Las declaraciones del diputado Emilio Guerra apuntan a una crisis en el empleo juvenil en Melilla, con un desempleo del 76,5%.
El diputado por CPM Emilio Guerra ha señalado que la reciente mejoría en las cifras del paro en Melilla es «absolutamente coyuntural», impulsada por los Planes de Empleo. Esta situación, afirma, no logra retener talento, sino que lo expulsa, ya que un mercado laboral que ofrece a los jóvenes una probabilidad de desempleo del 76,5% es insostenible. Según Guerra, la emigración de jóvenes melillenses hacia la Península u otros países europeos representa no solo un problema individual, sino «una sangría demográfica y productiva» que compromete el futuro de la ciudad, algo que los datos del Padrón reflejarán progresivamente.

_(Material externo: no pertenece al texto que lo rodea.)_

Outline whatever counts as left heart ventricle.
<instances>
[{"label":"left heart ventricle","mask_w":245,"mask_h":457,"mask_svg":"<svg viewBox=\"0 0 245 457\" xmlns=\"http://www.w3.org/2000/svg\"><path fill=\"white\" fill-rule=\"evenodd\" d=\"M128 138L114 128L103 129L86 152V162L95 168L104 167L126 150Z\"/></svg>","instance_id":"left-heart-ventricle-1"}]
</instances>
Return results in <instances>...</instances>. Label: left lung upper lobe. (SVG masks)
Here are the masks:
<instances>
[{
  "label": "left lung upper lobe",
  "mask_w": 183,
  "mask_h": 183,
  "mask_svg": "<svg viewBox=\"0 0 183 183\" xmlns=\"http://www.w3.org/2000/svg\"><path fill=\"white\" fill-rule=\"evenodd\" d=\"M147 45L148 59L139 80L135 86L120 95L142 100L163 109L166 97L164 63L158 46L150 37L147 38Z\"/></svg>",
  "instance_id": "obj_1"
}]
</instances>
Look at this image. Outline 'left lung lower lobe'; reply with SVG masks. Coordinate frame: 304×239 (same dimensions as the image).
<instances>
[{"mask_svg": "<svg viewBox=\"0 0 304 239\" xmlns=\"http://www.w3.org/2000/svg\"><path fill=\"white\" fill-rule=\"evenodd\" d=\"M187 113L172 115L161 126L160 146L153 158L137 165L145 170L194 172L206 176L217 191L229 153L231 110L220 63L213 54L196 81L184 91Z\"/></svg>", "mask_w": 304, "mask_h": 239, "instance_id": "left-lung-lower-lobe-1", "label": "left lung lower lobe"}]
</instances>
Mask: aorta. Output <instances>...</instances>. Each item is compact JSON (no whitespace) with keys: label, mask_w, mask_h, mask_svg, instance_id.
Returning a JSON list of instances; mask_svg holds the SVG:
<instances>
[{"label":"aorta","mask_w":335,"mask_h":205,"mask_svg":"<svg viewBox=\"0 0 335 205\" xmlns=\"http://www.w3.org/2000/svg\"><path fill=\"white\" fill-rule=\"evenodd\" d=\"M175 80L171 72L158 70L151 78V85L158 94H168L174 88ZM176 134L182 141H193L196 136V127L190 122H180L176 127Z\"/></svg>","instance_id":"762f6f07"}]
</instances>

Guerra describe a Melilla como una «ciudad donde la estabilidad de unos pocos», principalmente en el sector público, «acentúa la precariedad de los demás». Esta fractura social, sostiene, no es únicamente económica, sino también una «falla geopolítica». La tasa de desempleo juvenil en Melilla, que alcanza el 76,50% entre menores de 25 años, se describe como una «anomalía estructural extrema» y una «situación de emergencia social». En comparación, la media nacional se sitúa en un 24,54%, mientras que Ceuta, con un 61,11%, también presenta cifras inferiores.
El diputado critica que, aunque el gobierno local ha proclamado una gestión eficaz y progreso económico, «los datos lo contradicen frontalmente». No considera posible afirmar que Melilla mejora mientras su desigualdad interna aumenta, afectando a cuatro de cada diez ciudadanos, y mientras tres de cada cuatro jóvenes no encuentran empleo. La contradicción entre el relato oficial y los datos del Instituto Nacional de Estadística (INE) es, según él, evidente.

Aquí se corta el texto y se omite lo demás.